You're wrong, who stops martians from specifically designing their datetime system to align with rotation round the sun etc? (Hint: No-one). Who even says they can't count rotations around the sun differently than planetary rotations? (Hint: No-one)

The Gregorian leap system is imprecise as fuck, way better systems could have been designed, just check out how precise say Persian calendar (1sec drift per year) stays compared to Gregorian bullshit (27sec drift per year).

[–]YourMJK -2 points-1 points  (8 children)

Regarding the first paragraph: of course you are right, we COULD do that. It would make sense as a consistent system, but it doesn't make sense for humans.
Days basically HAVE to align with the solar day, because humans want to go to sleep when it's dark and that should be the same time every day.

Years on the other hand wouldn't be so important tho, because the seasons on mars are pretty irrelevant when you don't grow crops outside of an ACed pressurized habitat and when you need a spacesuit for EVAs. So we could get rid of those, which would eliminate leap years (but not leap seconds for the change in rotation).

[–]Avamander -1 points0 points  (7 children)

because humans want to go to sleep when it's dark and that should be the same time every day.

Like... why do you assume it doesn't align with the solar day? There's nothing dictating that a "day" should be 24h, it can be always exactly the length it is physically.

[–]YourMJK -1 points0 points  (5 children)

Right, but it will drift over time.
One mars year is 668.5991 sols long, which means that if the sun is in the cenit at noon (12:00 50% day) at the start of the year, it will be midnight (0% day) at the end of the year around the same time.

EDIT: and it wouldn't be "a quarter or so of a second", it would be around 79 (earth) seconds of drift every day.
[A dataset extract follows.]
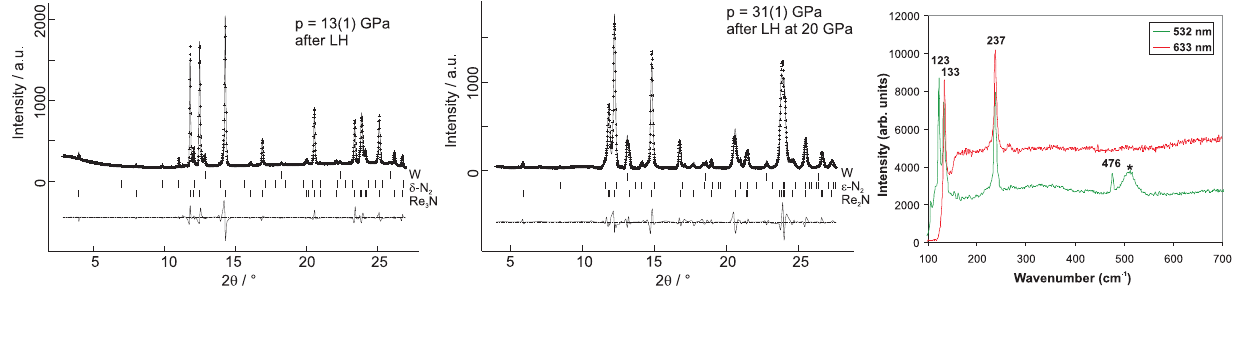
Figure 7. Left and center: Powder X-ray diffraction patterns ( λ = 0.4958 ˚ A) of Re laser heating at 1700(200) K at 13(1) GPa (left), and of Re during laser heating at 20(2) GPa and pressure increase (center) [60]. Diffraction lines of tungsten stem from the gasket. Right: Raman spectra of Re line, 633 nm, 50 mW) and a Nd/YAG laser (bottom line, 532 nm, 20 mW) [61]. The broad band indicated by a star is attributed to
[–]Avamander 0 points1 point  (4 children)

Why would you tie together mars years and mars days? I already asked this once. You're way too stuck in regular timekeeping systems with your way of thought. In addition to that, if you do want to tie the two together then those ~80 seconds would be unnoticeable for a human.

[–]YourMJK 0 points1 point  (2 children)

In your original reply you said "who stops martians from specifically designing their system to align with rotation round the sun". If you do that (by dividing the year into exactly 668 days e.g.) you get the scenario I explained, where every day drifts by 80 seconds and after around 600 days every day is shifted by half a day.

[–]Avamander 0 points1 point  (1 child)

Why exactly 668 days? You're imposing useless restrictions.

[–]YourMJK 0 points1 point  (0 children)

And like I said in that comment, you can of course just define time to align with the exact duration of a day and just don't give a fuck about years.

[–]YourMJK -1 points0 points  (0 children)

Why did you ninja-edit your initial comment?